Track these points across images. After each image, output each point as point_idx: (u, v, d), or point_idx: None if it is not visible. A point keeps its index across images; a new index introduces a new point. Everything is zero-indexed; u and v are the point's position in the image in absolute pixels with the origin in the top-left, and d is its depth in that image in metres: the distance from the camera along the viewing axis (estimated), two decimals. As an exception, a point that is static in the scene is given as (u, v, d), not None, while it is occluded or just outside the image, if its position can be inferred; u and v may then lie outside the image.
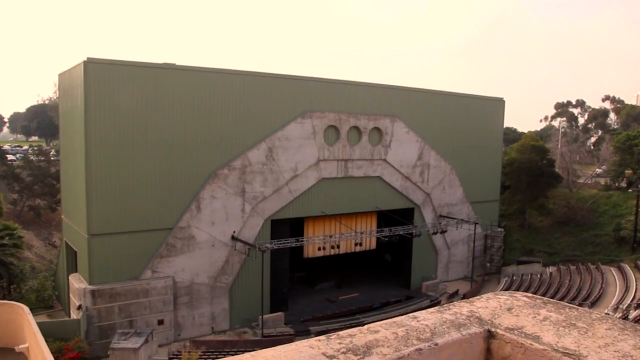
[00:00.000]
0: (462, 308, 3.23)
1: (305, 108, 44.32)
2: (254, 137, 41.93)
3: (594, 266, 55.16)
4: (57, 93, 50.01)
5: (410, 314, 3.06)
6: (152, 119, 36.95)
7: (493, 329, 2.94)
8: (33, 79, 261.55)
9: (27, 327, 19.28)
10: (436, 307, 3.23)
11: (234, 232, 41.50)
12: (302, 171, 44.72)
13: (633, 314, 40.31)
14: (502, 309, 3.24)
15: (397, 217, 50.78)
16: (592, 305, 43.91)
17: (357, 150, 48.09)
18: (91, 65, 34.01)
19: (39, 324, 30.44)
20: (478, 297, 3.47)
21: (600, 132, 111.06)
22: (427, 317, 3.01)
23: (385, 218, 51.46)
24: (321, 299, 50.47)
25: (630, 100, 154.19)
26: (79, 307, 35.26)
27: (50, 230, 58.74)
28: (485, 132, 59.20)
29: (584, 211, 64.81)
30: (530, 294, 3.54)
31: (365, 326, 2.87)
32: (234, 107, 40.46)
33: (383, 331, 2.76)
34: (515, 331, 2.91)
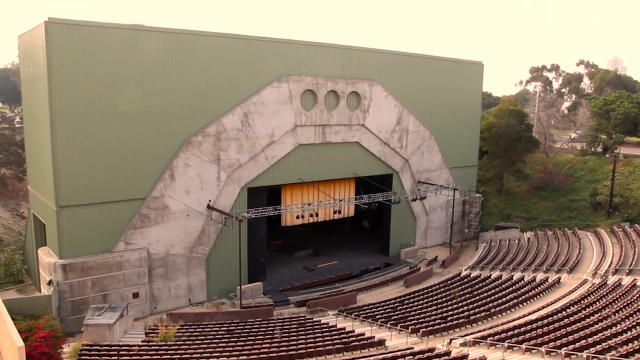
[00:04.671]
0: None
1: (282, 72, 42.71)
2: (229, 102, 40.33)
3: (570, 231, 55.45)
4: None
5: None
6: (121, 84, 34.98)
7: None
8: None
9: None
10: None
11: (210, 201, 40.23)
12: (278, 137, 43.41)
13: (611, 279, 40.42)
14: None
15: (375, 184, 50.03)
16: (571, 271, 43.97)
17: (335, 115, 46.82)
18: (53, 26, 31.71)
19: (8, 301, 29.15)
20: None
21: (574, 97, 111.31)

EXERCISE PROMPT: Print all the records again exactly; do not include any picture.

RESULT OF THE EXERCISE:
Track these points across images. After each image, output each point as point_idx: (u, v, d), or point_idx: None if it is not visible. A point keeps its index across images; a new index introduces a new point. Everything is zero-indexed; u and v are the point's position in the image in absolute pixels with the origin in the top-left, and d is its depth in that image in metres: the distance from the camera along the viewing axis (estimated), two decimals. As an exception, a point that is static in the scene is given as (u, v, d), not None, while it is occluded or just outside the image, if its position can be inferred; u and v may then lie outside the image.
[00:00.000]
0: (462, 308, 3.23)
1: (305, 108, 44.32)
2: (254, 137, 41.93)
3: (594, 266, 55.16)
4: (57, 93, 50.01)
5: (410, 314, 3.06)
6: (152, 119, 36.95)
7: (493, 329, 2.94)
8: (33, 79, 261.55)
9: (27, 327, 19.28)
10: (436, 307, 3.23)
11: (234, 232, 41.50)
12: (302, 171, 44.72)
13: (633, 314, 40.31)
14: (502, 309, 3.24)
15: (397, 217, 50.78)
16: (592, 305, 43.91)
17: (357, 150, 48.09)
18: (91, 65, 34.01)
19: (39, 324, 30.44)
20: (478, 297, 3.47)
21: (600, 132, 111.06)
22: (427, 317, 3.01)
23: (385, 218, 51.46)
24: (321, 299, 50.47)
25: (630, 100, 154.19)
26: (79, 307, 35.26)
27: (50, 230, 58.74)
28: (485, 132, 59.20)
29: (584, 211, 64.81)
30: (530, 294, 3.54)
31: (365, 326, 2.87)
32: (234, 107, 40.46)
33: (383, 331, 2.76)
34: (515, 331, 2.91)
[00:04.671]
0: None
1: (282, 72, 42.71)
2: (229, 102, 40.33)
3: (570, 231, 55.45)
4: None
5: None
6: (121, 84, 34.98)
7: None
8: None
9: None
10: None
11: (210, 201, 40.23)
12: (278, 137, 43.41)
13: (611, 279, 40.42)
14: None
15: (375, 184, 50.03)
16: (571, 271, 43.97)
17: (335, 115, 46.82)
18: (53, 26, 31.71)
19: (8, 301, 29.15)
20: None
21: (574, 97, 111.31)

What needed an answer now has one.